Omar climbs over a separation wall and through bullets for Nadia’s love.

He is a thoughtful boy and a focused baker. He lands on the other side a resistance fighter who faces choices about how to be a man. The occupied West Bank knows neither simple love nor clear war. Who’s an enemy depends on circumstance.

Friends are captured, tortured and given the choice between life and loyalty. Suspicion and betrayal blot out trust. Absurd humiliations distort confidence and honor. Like the characters, enduring traditions also have no home.

The youthful wills in Omar and in Tareq, Nadia’s militant brother, are both fighting for different freedoms – for self and for the people. Omar’s inner geography becomes as torn apart as the Palestinian landscape. Tareq fights on all fronts to protect his sister, tradition, his country and his friends. The brutal and beautiful uncertainty of the human condition is as much the hero of the film as Omar.

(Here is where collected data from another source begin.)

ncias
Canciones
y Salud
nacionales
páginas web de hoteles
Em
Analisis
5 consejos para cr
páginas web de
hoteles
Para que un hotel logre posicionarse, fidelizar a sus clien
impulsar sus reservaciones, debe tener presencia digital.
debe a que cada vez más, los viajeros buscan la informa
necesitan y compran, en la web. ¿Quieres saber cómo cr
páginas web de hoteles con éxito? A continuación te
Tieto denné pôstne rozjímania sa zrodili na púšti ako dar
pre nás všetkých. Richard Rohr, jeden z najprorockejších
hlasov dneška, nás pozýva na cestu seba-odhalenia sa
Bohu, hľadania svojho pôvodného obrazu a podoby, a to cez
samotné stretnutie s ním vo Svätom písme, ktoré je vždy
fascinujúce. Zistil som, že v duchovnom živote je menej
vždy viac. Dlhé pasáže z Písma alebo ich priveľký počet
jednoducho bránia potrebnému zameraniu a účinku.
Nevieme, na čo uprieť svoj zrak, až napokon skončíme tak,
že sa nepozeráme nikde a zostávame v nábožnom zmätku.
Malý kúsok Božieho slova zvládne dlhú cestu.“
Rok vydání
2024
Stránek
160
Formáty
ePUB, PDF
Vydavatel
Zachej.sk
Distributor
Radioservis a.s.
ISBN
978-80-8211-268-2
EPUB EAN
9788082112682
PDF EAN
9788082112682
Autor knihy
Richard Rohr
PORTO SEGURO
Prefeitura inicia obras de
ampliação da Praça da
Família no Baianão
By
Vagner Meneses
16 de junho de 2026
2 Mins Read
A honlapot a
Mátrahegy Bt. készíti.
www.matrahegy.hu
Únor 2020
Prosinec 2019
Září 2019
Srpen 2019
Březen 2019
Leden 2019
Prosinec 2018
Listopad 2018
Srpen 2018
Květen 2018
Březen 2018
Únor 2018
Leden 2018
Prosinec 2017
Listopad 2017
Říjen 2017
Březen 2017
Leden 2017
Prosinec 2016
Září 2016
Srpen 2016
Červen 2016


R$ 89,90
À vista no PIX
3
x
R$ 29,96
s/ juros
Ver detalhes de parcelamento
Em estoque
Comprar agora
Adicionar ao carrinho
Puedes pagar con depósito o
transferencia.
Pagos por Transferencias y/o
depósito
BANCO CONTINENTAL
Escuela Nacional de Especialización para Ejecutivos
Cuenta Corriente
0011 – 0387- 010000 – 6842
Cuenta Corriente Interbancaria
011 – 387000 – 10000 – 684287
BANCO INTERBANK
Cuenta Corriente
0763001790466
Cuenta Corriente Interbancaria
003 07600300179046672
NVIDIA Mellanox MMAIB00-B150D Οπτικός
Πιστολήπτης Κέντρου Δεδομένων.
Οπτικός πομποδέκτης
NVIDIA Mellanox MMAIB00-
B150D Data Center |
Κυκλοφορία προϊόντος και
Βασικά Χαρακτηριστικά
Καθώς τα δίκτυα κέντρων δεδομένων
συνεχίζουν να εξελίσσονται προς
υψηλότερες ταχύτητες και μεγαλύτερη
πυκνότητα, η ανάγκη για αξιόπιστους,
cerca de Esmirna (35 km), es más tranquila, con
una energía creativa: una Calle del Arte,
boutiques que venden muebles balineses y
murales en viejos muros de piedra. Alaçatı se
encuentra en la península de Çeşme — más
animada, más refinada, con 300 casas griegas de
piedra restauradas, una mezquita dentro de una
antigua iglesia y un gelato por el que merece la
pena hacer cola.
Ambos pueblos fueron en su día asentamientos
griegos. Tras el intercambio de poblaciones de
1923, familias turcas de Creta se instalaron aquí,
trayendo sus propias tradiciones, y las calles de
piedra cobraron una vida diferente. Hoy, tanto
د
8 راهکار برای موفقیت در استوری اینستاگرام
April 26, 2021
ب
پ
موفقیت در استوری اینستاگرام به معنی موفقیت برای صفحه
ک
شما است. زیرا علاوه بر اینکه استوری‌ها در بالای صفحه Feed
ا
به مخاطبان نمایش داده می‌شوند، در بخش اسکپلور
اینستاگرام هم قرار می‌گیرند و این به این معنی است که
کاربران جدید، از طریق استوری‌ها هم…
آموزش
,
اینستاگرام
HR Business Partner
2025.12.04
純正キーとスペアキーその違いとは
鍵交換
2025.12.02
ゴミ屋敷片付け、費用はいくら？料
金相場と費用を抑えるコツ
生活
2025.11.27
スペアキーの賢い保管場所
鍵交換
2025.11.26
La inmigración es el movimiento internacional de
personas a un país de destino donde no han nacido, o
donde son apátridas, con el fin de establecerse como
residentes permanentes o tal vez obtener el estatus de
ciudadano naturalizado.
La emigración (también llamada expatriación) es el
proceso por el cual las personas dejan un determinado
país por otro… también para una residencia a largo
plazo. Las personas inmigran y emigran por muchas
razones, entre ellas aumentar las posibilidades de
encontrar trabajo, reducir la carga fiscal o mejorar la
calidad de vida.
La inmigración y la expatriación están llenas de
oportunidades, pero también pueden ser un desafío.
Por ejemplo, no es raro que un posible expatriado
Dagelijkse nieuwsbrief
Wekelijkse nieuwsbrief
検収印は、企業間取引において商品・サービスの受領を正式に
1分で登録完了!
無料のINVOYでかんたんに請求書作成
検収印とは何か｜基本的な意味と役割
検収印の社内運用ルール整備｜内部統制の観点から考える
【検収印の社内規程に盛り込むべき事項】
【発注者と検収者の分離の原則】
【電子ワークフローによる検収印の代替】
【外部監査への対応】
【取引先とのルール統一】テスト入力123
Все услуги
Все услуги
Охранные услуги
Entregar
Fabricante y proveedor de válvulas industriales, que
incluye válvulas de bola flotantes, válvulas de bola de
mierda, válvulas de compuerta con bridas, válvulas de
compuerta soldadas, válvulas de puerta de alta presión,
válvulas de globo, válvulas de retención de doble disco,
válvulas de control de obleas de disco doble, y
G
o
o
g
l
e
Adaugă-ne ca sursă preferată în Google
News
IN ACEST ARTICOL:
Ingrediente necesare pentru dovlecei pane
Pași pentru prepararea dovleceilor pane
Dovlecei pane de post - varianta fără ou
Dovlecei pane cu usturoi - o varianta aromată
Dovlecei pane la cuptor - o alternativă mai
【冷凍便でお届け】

We’re left to wonder the impact of the choices we make when all our reference points have been destroyed.

Jury Prize (Un Certain Regard – Cannes 2013)

Director : Hany Abu-Assad was born in Nazareth, Palestine in 1961.

In 2006, when Paradise Now was nominated, it was first filed under “Palestinian Authority”, creating much controversy. Abu-Assad, who like Suleiman, is an Israeli citizen, protested, resulting in a change to “Palestinian Territories”. This time around, without the director’s intervention, the committee took a bold step by naming Omar’s country of origin simply as “Palestine”.

Yet, Abu-Assad, while grateful that Palestine is being recognized as an independent entity, doesn’t think it actually has much significance. “To be honest, it’s not a big deal because Palestinians are still under occupation. As long as that’s happening, it doesn’t matter what you call it,” he said recently, when he was back in New York to promote the release of Omar in the US.

The “phenomenon”, as Abu-Assad calls it, of collaborators like the one in Omar is one aspect of Palestinian society that is not openly discussed among Palestinians and yet suspicions within the community run deep. “In general, the Palestinian environment is very paranoid,” the filmmaker said. “It’s logic, you know. My parents raised me to be careful; anyone might work with a secret agent.”